Converting your blog: Now that you understand why mobile design is important, let’s talk about how to convert your blog. If you use Blogger or WordPress, you’re in luck! If you don’t, you’ll have to do some research. You can start by contacting your host or designer. If they can’t answer your questions or don’t offer what you need, find a new host/designer. Smartphones are becoming too popular for you to ignore.
Blogger users: If you use Blogger, they are nice enough to include an option for a mobile template. The option is located in the template menu (pictured below). This should work for almost all standard templates. All customized templates may be subject to not working, but when I used my customized template, it worked.
WordPress.com users: If you use WordPress.com (not self-hosted), the mobile option is easy to find. Go to Appearance – Mobile and make sure the option is enabled.

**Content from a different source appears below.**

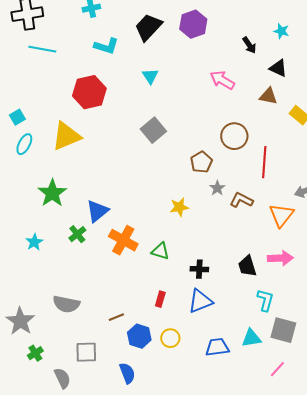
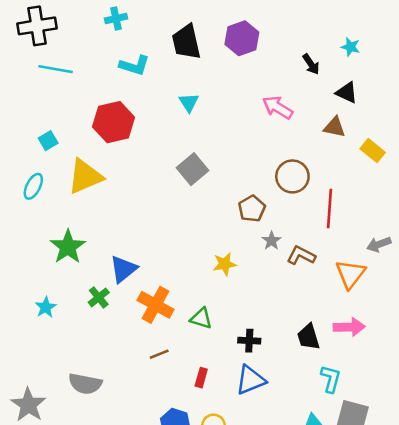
black trapezoid: (148, 27) -> (186, 42), turned -56
cyan square: (17, 117) -> (48, 141), moved
brown line: (116, 317) -> (159, 354), moved

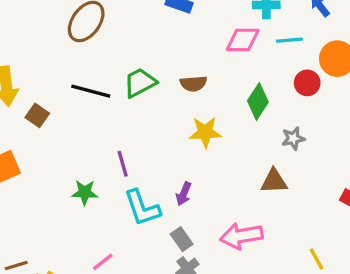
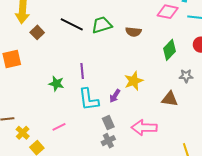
yellow star: (205, 132) -> (134, 81), moved, turned -30

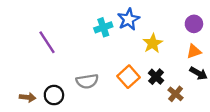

WordPress.org users: If you use have a self-hosted WordPress account (in other words, WordPress.org – not.com), you can install a plug-in. Personally, I use WPTouch. They make your blog compatible for almost all mobile devices. Feel free to look around at other plug-ins, but this one works well for me. Sure, the look is boring, but the pages load quickly and there isn’t much clutter. If your icon is a calendar instead of a photo, make sure you go edit that post and select a featured image (go to your post – right column, at the bottom it says set featured image). WPTouch has a list of settings you can adjust to suit your style.
WPTouch plugin – set your post’s featured image to set the thumbnails. Thanks Kim!
Responsive themes: Someone told me you can make your blog mobile-friendly without losing the look of your layout. They are referred to as responsive themes. I’ll admit I know very little about this topic, so I’m throwing this out there to anyone who wants to do more research.
This site loads fine on the iPhone. You just need to zoom in a bit. Thanks Jen!
If you don’t know what your site looks like and you don’t have a phone, ask around. Ask on Facebook, Twitter, your friends, family, neighbors. Someone, somewhere has a smartphone. I helped a few people and caught two issues. Please don’t ignore this issue. You risk losing (or worse – annoying) your visitors.
I know this information may seem a little overwhelming, but I hope I was able to break it down for the non-techie to understand. Feel free to post any questions or advice in the comment section.